- PROVIDED DATA
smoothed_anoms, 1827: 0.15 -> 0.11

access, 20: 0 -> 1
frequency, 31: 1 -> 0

...

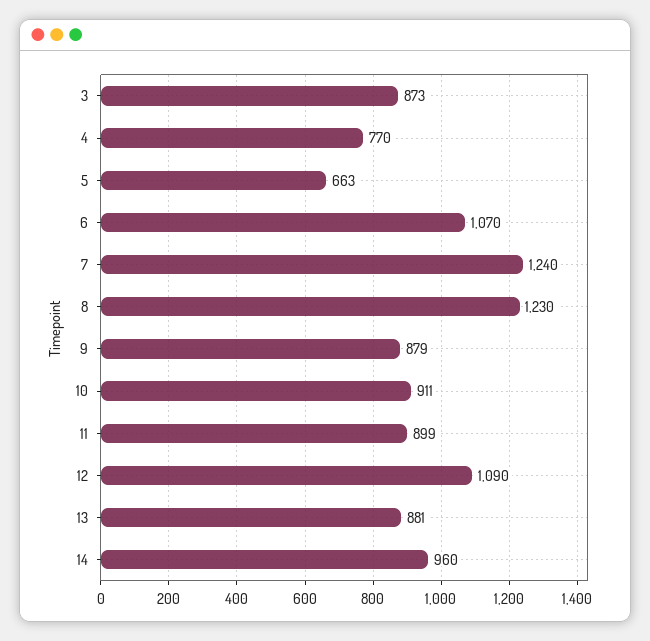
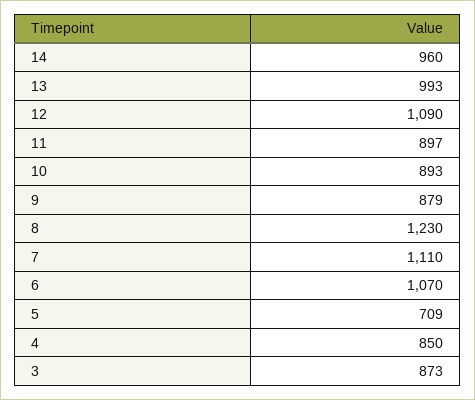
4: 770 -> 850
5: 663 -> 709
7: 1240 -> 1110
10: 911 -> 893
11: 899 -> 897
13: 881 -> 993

- WORK TO COMPLETE
Take the records above and return, word for word, only the lines that fall from the line with "4: 770 -> 850" to the line with "13: 881 -> 993", both of them included.

- REPLY TO THE EXERCISE
4: 770 -> 850
5: 663 -> 709
7: 1240 -> 1110
10: 911 -> 893
11: 899 -> 897
13: 881 -> 993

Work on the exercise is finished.